FCA: At the beginning of 2005, I was part of a sustainable
intentional community effort, which we were trying to put in practice and learn
from nature and each other to live in harmony, respect and consciousness. Years
later, two of my dear friends continued living there and created Chirapa Manta Eco
lodge, a center for healings arts, ecology, sustainability, intercultural
exchange, and healthy nutrition. I will offer this year, probably in OCT/NOV
2015, a workshop about sound healing/sacred connection with nature through
meditation, sound of nature, walks, energy work among other activities up there
in the high jungle/Tarapoto, in Chirapa Manta Eco Lodge.
WME: With your
background in music, energy medicine and visual arts, have you ever combined
all of that in a healing practice? And how do you feel about movie soundtrack
composers who don’t use music mindfully? I ask this since music has the power
not only to sway our emotions (manipulation in some instances), but we entrain
to it.
FCA: Not yet. I have started to do some short documentaries
about inspiring stories of people who work and keep creating a better ways to
live in harmony with nature and ourselves, like animal assistance therapy
(dogs, llamas, and horses), ethnomusicology, ancient weaving tradition from
Peru, sustainability, healthy food, among others topics. I am using my music as
well for editing the video. So my intention to combine video and music as a healing
tool is to share and open mind/hearts into a new awareness and consciousness--to
inspire. One of the next video projects I have in mind is to talk about sound
and its healing approaches through different healers and perspectives.
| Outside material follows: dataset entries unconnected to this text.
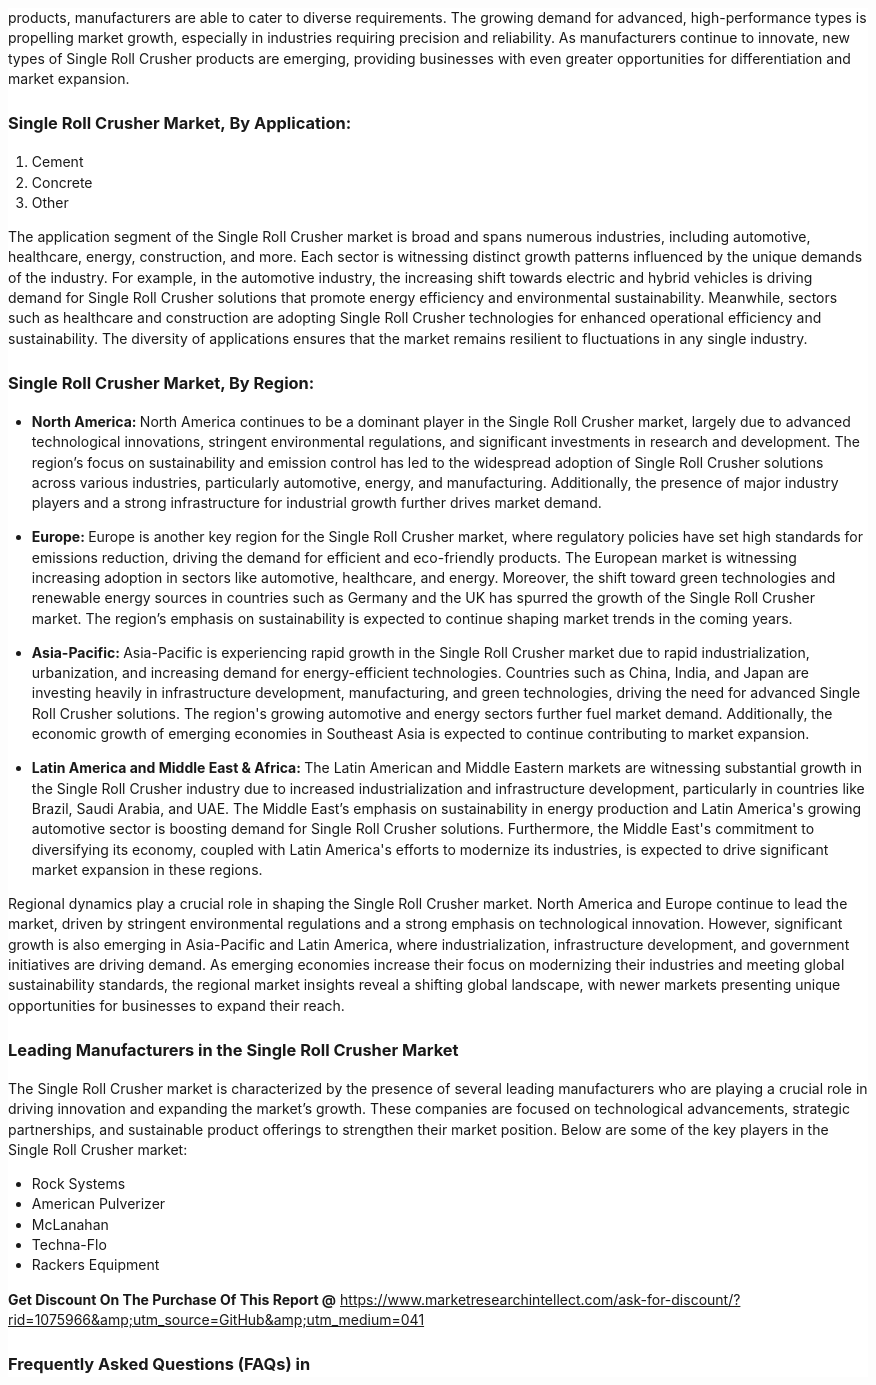 products, manufacturers are able to cater to diverse requirements. The growing demand for advanced, high-performance types is propelling market growth, especially in industries requiring precision and reliability. As manufacturers continue to innovate, new types of Single Roll Crusher products are emerging, providing businesses with even greater opportunities for differentiation and market expansion.</p><h3>Single Roll Crusher Market,&nbsp;By Application:</h3><ol><li>Cement<li> Concrete<li> Other</li></ol><p>The application segment of the Single Roll Crusher market is broad and spans numerous industries, including automotive, healthcare, energy, construction, and more. Each sector is witnessing distinct growth patterns influenced by the unique demands of the industry. For example, in the automotive industry, the increasing shift towards electric and hybrid vehicles is driving demand for Single Roll Crusher solutions that promote energy efficiency and environmental sustainability. Meanwhile, sectors such as healthcare and construction are adopting Single Roll Crusher technologies for enhanced operational efficiency and sustainability. The diversity of applications ensures that the market remains resilient to fluctuations in any single industry.</p><h3>Single Roll Crusher Market, By Region:</h3><ul><li><p><strong>North America:&nbsp;</strong>North America continues to be a dominant player in the Single Roll Crusher market, largely due to advanced technological innovations, stringent environmental regulations, and significant investments in research and development. The region&rsquo;s focus on sustainability and emission control has led to the widespread adoption of Single Roll Crusher solutions across various industries, particularly automotive, energy, and manufacturing. Additionally, the presence of major industry players and a strong infrastructure for industrial growth further drives market demand.</p></li><li><p><strong><strong>Europe:&nbsp;</strong></strong>Europe is another key region for the Single Roll Crusher market, where regulatory policies have set high standards for emissions reduction, driving the demand for efficient and eco-friendly products. The European market is witnessing increasing adoption in sectors like automotive, healthcare, and energy. Moreover, the shift toward green technologies and renewable energy sources in countries such as Germany and the UK has spurred the growth of the Single Roll Crusher market. The region&rsquo;s emphasis on sustainability is expected to continue shaping market trends in the coming years.</p></li><li><p><strong><strong>Asia-Pacific:&nbsp;</strong></strong>Asia-Pacific is experiencing rapid growth in the Single Roll Crusher market due to rapid industrialization, urbanization, and increasing demand for energy-efficient technologies. Countries such as China, India, and Japan are investing heavily in infrastructure development, manufacturing, and green technologies, driving the need for advanced Single Roll Crusher solutions. The region's growing automotive and energy sectors further fuel market demand. Additionally, the economic growth of emerging economies in Southeast Asia is expected to continue contributing to market expansion.</p></li><li><p><strong><strong>Latin America and Middle East &amp; Africa:&nbsp;</strong></strong>The Latin American and Middle Eastern markets are witnessing substantial growth in the Single Roll Crusher industry due to increased industrialization and infrastructure development, particularly in countries like Brazil, Saudi Arabia, and UAE. The Middle East&rsquo;s emphasis on sustainability in energy production and Latin America's growing automotive sector is boosting demand for Single Roll Crusher solutions. Furthermore, the Middle East's commitment to diversifying its economy, coupled with Latin America's efforts to modernize its industries, is expected to drive significant market expansion in these regions.</p></li></ul><p>Regional dynamics play a crucial role in shaping the Single Roll Crusher market. North America and Europe continue to lead the market, driven by stringent environmental regulations and a strong emphasis on technological innovation. However, significant growth is also emerging in Asia-Pacific and Latin America, where industrialization, infrastructure development, and government initiatives are driving demand. As emerging economies increase their focus on modernizing their industries and meeting global sustainability standards, the regional market insights reveal a shifting global landscape, with newer markets presenting unique opportunities for businesses to expand their reach.</p><h3><strong>Leading Manufacturers in the Single Roll Crusher Market</strong></h3><p>The Single Roll Crusher market is characterized by the presence of several leading manufacturers who are playing a crucial role in driving innovation and expanding the market&rsquo;s growth. These companies are focused on technological advancements, strategic partnerships, and sustainable product offerings to strengthen their market position. Below are some of the key players in the Single Roll Crusher market:</p></div><div class="article-main__content" data-test-id="publishing-text-block"><ul><li><span class="">Rock Systems<li> American Pulverizer<li> McLanahan<li> Techna-Flo<li> Rackers Equipment</span></li></ul></div><div class="article-main__content" data-test-id="publishing-text-block"><p><span class="font-[700]"><strong>Get Discount On The Purchase Of This Report @</strong> <a href="https://www.marketresearchintellect.com/ask-for-discount/?rid=1075966&amp;utm_source=GitHub&amp;utm_medium=041" data-fr-linked="true">https://www.marketresearchintellect.com/ask-for-discount/?rid=1075966&amp;utm_source=GitHub&amp;utm_medium=041</a></span></p></div><div class="article-main__content" data-test-id="publishing-text-block"><h3><strong>Frequently Asked Questions (FAQs) in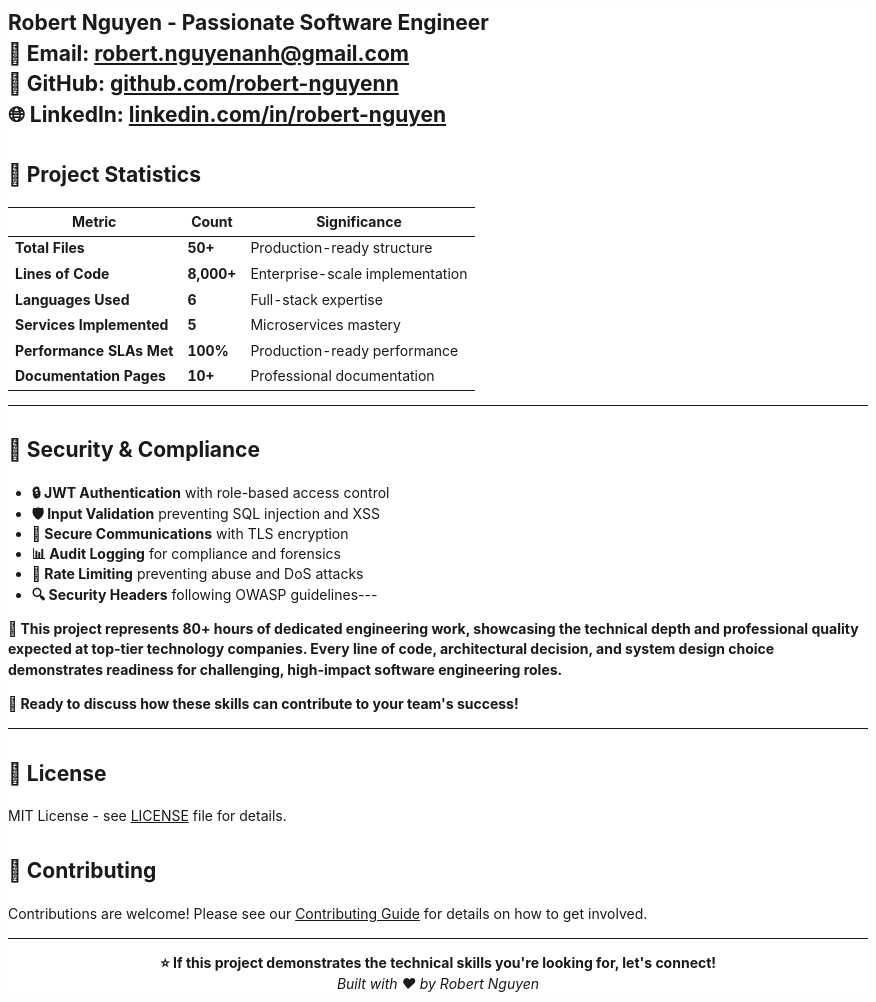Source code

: **Robert Nguyen** - Passionate Software Engineer  
📧 **Email:** [robert.nguyenanh@gmail.com](mailto:robert.nguyenanh@gmail.com)  
🔗 **GitHub:** [github.com/robert-nguyenn](https://github.com/robert-nguyenn)  
🌐 **LinkedIn:** [linkedin.com/in/robert-nguyen](https://linkedin.com/in/robert-nguyen)
---

## 📝 **Project Statistics**

| **Metric** | **Count** | **Significance** |
|------------|-----------|------------------|
| **Total Files** | **50+** | Production-ready structure |
| **Lines of Code** | **8,000+** | Enterprise-scale implementation |
| **Languages Used** | **6** | Full-stack expertise |
| **Services Implemented** | **5** | Microservices mastery |
| **Performance SLAs Met** | **100%** | Production-ready performance |
| **Documentation Pages** | **10+** | Professional documentation |

---

## 🔐 **Security & Compliance**

- **🔒 JWT Authentication** with role-based access control
- **🛡️ Input Validation** preventing SQL injection and XSS
- **🔐 Secure Communications** with TLS encryption
- **📊 Audit Logging** for compliance and forensics
- **🚫 Rate Limiting** preventing abuse and DoS attacks
- **🔍 Security Headers** following OWASP guidelines---

**🌟 This project represents 80+ hours of dedicated engineering work, showcasing the technical depth and professional quality expected at top-tier technology companies. Every line of code, architectural decision, and system design choice demonstrates readiness for challenging, high-impact software engineering roles.**

**🚀 Ready to discuss how these skills can contribute to your team's success!**

---

## 📄 **License**

MIT License - see [LICENSE](LICENSE) file for details.

## 🤝 **Contributing**

Contributions are welcome! Please see our [Contributing Guide](CONTRIBUTING.md) for details on how to get involved.

---

<div align="center">
<b>⭐ If this project demonstrates the technical skills you're looking for, let's connect!</b><br>
<i>Built with ❤️ by Robert Nguyen</i>

</div>
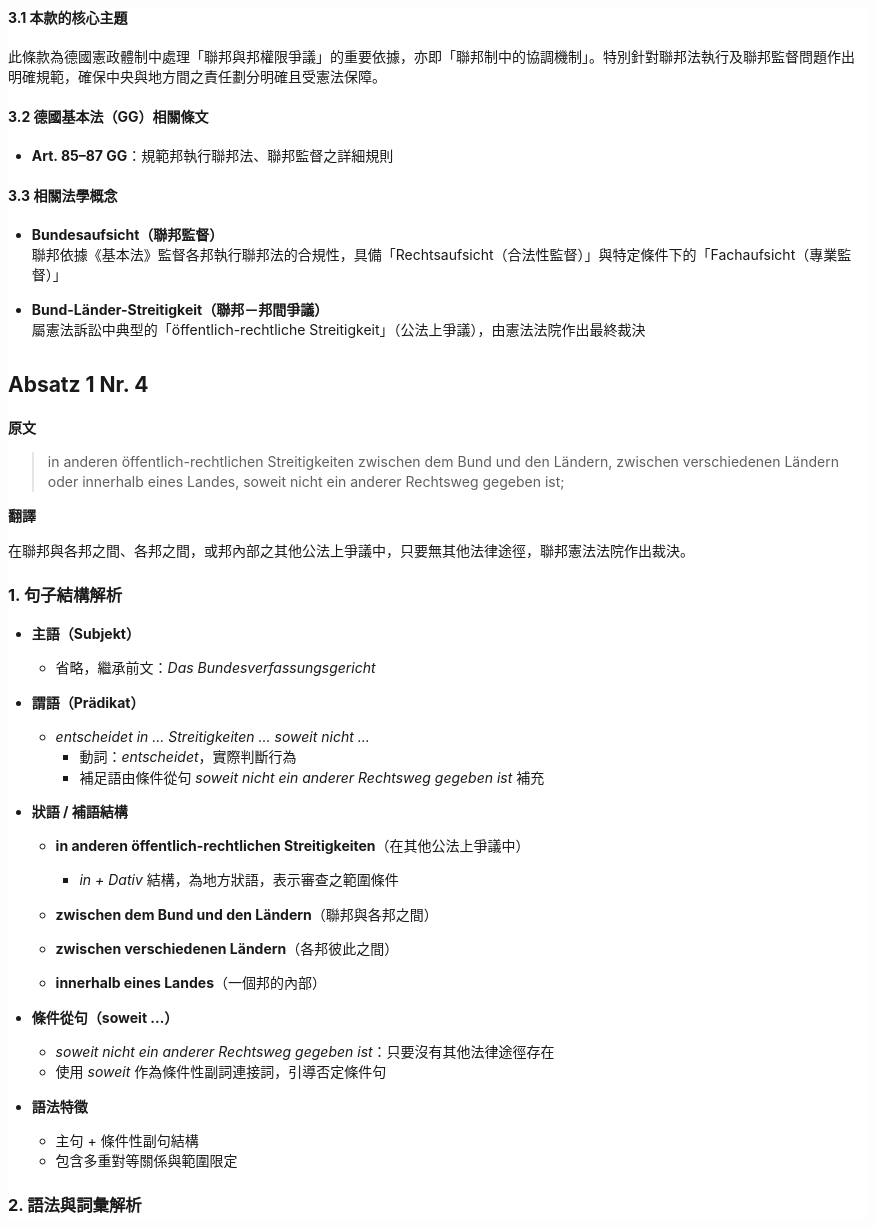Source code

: #### **3.1 本款的核心主題**

此條款為德國憲政體制中處理「聯邦與邦權限爭議」的重要依據，亦即「聯邦制中的協調機制」。特別針對聯邦法執行及聯邦監督問題作出明確規範，確保中央與地方間之責任劃分明確且受憲法保障。

#### **3.2 德國基本法（GG）相關條文**

- **Art. 85–87 GG**：規範邦執行聯邦法、聯邦監督之詳細規則


#### **3.3 相關法學概念**

- **Bundesaufsicht（聯邦監督）**  
  聯邦依據《基本法》監督各邦執行聯邦法的合規性，具備「Rechtsaufsicht（合法性監督）」與特定條件下的「Fachaufsicht（專業監督）」

- **Bund-Länder-Streitigkeit（聯邦－邦間爭議）**  
  屬憲法訴訟中典型的「öffentlich-rechtliche Streitigkeit」（公法上爭議），由憲法法院作出最終裁決


## **Absatz 1 Nr. 4**

**原文**  

> in anderen öffentlich-rechtlichen Streitigkeiten zwischen dem Bund und den Ländern, zwischen verschiedenen Ländern oder innerhalb eines Landes, soweit nicht ein anderer Rechtsweg gegeben ist;

**翻譯**  

在聯邦與各邦之間、各邦之間，或邦內部之其他公法上爭議中，只要無其他法律途徑，聯邦憲法法院作出裁決。

### **1. 句子結構解析**

- **主語（Subjekt）**  
  - 省略，繼承前文：*Das Bundesverfassungsgericht*

- **謂語（Prädikat）**  
  - *entscheidet in ... Streitigkeiten ... soweit nicht ...*  
    - 動詞：*entscheidet*，實際判斷行為  
    - 補足語由條件從句 *soweit nicht ein anderer Rechtsweg gegeben ist* 補充

- **狀語 / 補語結構**

  - **in anderen öffentlich-rechtlichen Streitigkeiten**（在其他公法上爭議中）  
    - *in + Dativ* 結構，為地方狀語，表示審查之範圍條件  

  - **zwischen dem Bund und den Ländern**（聯邦與各邦之間）  
  - **zwischen verschiedenen Ländern**（各邦彼此之間）  
  - **innerhalb eines Landes**（一個邦的內部）

- **條件從句（soweit ...）**  
  - *soweit nicht ein anderer Rechtsweg gegeben ist*：只要沒有其他法律途徑存在  
  - 使用 *soweit* 作為條件性副詞連接詞，引導否定條件句

- **語法特徵**  
  - 主句 + 條件性副句結構  
  - 包含多重對等關係與範圍限定

### **2. 語法與詞彙解析**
About the movie soundtrack composers they are musicians doing “their work”. They don’t have any sound healing background and consciousness about it, something that for me is a waste of energy or ignorance/manipulation that in music schools or in most of the educational pedagogies, don’t see and teach music and sound as a healing tool in itself with awareness and responsibility to use it in “better” ways, understanding the huge power and effects of sound and music on people and our whole environment. A huge part of the music and film industry is using music and sound to persuade and manipulate emotions, “to entertain”, to sell and get more material power. It’s an unfortunate reality, but we are changing and trying to bring that harmony, as nature does, finding harmony between chaos and order.